Santo Agostinho explica que Deus criou o mundo do nada, e isso é uma idéia bíblica. Os gregos inclinavam-se mais para a idéia de que o mundo existira sempre. Mas, segundo S. Agostinho, antes de Deus ter criado o mundo as "idéias" existiam no pensamento de Deus. Ele atribuiu as idéias eternas a Deus e salvou deste modo a concepção platônica da idéia eterna.
Mas isso também mostra como Santo Agostinho e muitos outros padres da Igreja se esforçaram por conciliar o pensamento grego e o hebraico. De certo modo, eram cidadãos de duas culturas. Na sua concepção do mal, também recorre ao neoplatonismo. Achava, como Plotino, que o mal consistia na "ausência" de Deus. O mal não tem uma existência própria, é algo que não é, porque a Criação de Deus é apenas boa. O mal surge através da desobediência dos homens, segundo Santo Agostinho. Ou, usando as suas próprias palavras: a "boa vontade" é "obra de Deus", a "má vontade" é a "negação da obra de Deus".
Santo Agostinho nega que o homem tenha direito a criticar Deus. Sustenta o que Paulo escreveu na sua "Epístola aos Romanos": "Ó homem, quem és tu para disputares com Deus? Acaso uma obra também diz a quem a fez: porque é que me fizeste assim? Porventura um oleiro não tem poder para fazer da mesma massa um vaso para bom uso e outro para uso vil?".
Para Santo Agostinho, nenhum homem é digno da salvação de Deus. No entanto, Deus escolheu alguns que devem ser salvos da condenação. Para ele, não é pois um segredo quem é que deve ser salvo e quem é que deve ser condenado. Isso está determinado previamente. Logo, nós somos barro nas mãos de Deus. Estamos completamente dependentes da Sua graça.
Santo Agostinho, porém, não retira ao homem a responsabilidade pela sua própria vida. Segundo o seu ponto de vista, nós devemos viver de modo a podermos saber que pertencemos ao número dos eleitos. Não nega que tenhamos livre arbítrio. Só que Deus já "previu" como é que vamos viver. Sócrates acreditava que todos os homens tinham as mesmas possibilidades por partilharem a mesma razão. Mas Santo Agostinho separava os homens em dois grupos. Um dos grupos é salvo, o outro é condenado e com a teologia de Santo Agostinho afastamo-nos do humanismo de Atenas.

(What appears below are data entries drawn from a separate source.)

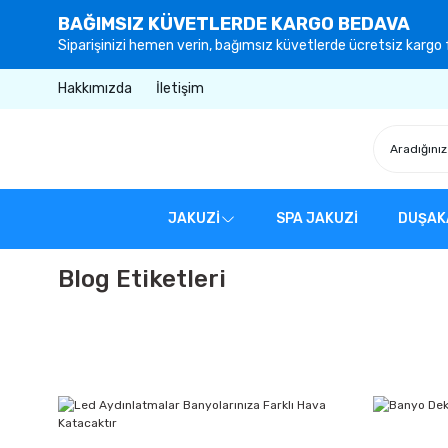
BAĞIMSIZ KÜVETLERDE KARGO BEDAVA
Siparişinizi hemen verin, bağımsız küvetlerde ücretsiz kargo f
Hakkımızda
İletişim
JAKUZİ
SPA JAKUZİ
DUŞAK
Blog Etiketleri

A expressão "cidade de Deus" ou "reino de Deus" vem da Bíblia e da mensagem de Jesus. Santo Agostinho acreditava que a história trata do modo como o combate entre a "cidade de Deus" e a "cidade terrena" é conduzido. Estas duas cidades não são Estados políticos distintos um do outro. Lutam pelo poder em cada homem. A cidade de Deus está presente na Igreja e a cidade terrena nos Estados políticos - por exemplo, no Império Romano, que começou a desagregar-se precisamente na época de Santo Agostinho. Esta concepção tornou-se cada vez mais evidente à medida que a Igreja e o Estado lutavam pelo poder durante toda a Idade Média. "Não há salvação fora da Igreja", dizia-se. A cidade de Deus de Santo Agostinho era inclusivamente comparada à Igreja como instituição. Só durante a Reforma, no século XVI, se levantou um protesto contra a idéia de que o homem tinha que percorrer o caminho da Igreja para obter a graça divina.

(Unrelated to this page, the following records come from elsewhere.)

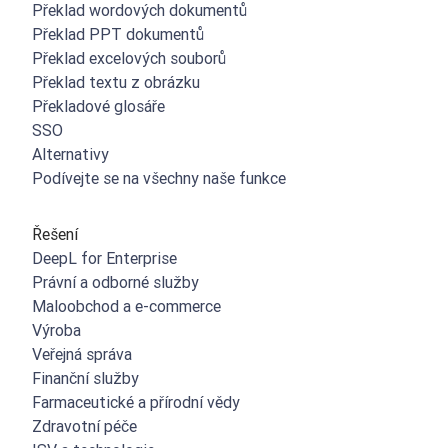
Překlad wordových dokumentů
Překlad PPT dokumentů
Překlad excelových souborů
Překlad textu z obrázku
Překladové glosáře
SSO
Alternativy
Podívejte se na všechny naše funkce
Řešení
DeepL for Enterprise
Právní a odborné služby
Maloobchod a e-commerce
Výroba
Veřejná správa
Finanční služby
Farmaceutické a přírodní vědy
Zdravotní péče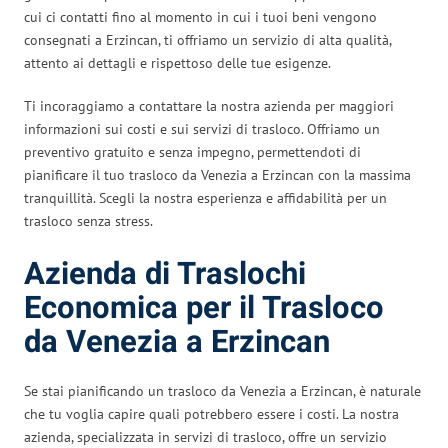
cui ci contatti fino al momento in cui i tuoi beni vengono
consegnati a Erzincan, ti offriamo un servizio di alta qualità,
attento ai dettagli e rispettoso delle tue esigenze.
Ti incoraggiamo a contattare la nostra azienda per maggiori
informazioni sui costi e sui servizi di trasloco. Offriamo un
preventivo gratuito e senza impegno, permettendoti di
pianificare il tuo trasloco da Venezia a Erzincan con la massima
tranquillità. Scegli la nostra esperienza e affidabilità per un
trasloco senza stress.
Azienda di Traslochi
Economica per il Trasloco
da Venezia a Erzincan
Se stai pianificando un trasloco da Venezia a Erzincan, è naturale
che tu voglia capire quali potrebbero essere i costi. La nostra
azienda, specializzata in servizi di trasloco, offre un servizio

Também podemos notar que Santo Agostinho foi o primeiro dos nossos filósofos a incluir a história na sua filosofia. A aceitação de um combate entre o bem e o mal não era nada de novo. A novidade em Santo Agostinho é que este combate é disputado na história. Deste ponto de vista, não encontramos nele muito platonismo. Em vez disso, apoia-se firmemente na concepção linear da história que encontramos no Antigo Testamento. É que para Santo Agostinho Deus precisa de toda a história para erigir a sua "cidade de Deus". A história é necessária para instruir os homens e destruir o mal. Em certo passo, Santo Agostinho afirma que a providência divina dirige a história da humanidade desde Adão até ao fim da história, tal como a história de um único homem que se vai desenrolando progressivamente desde a infância até à velhice.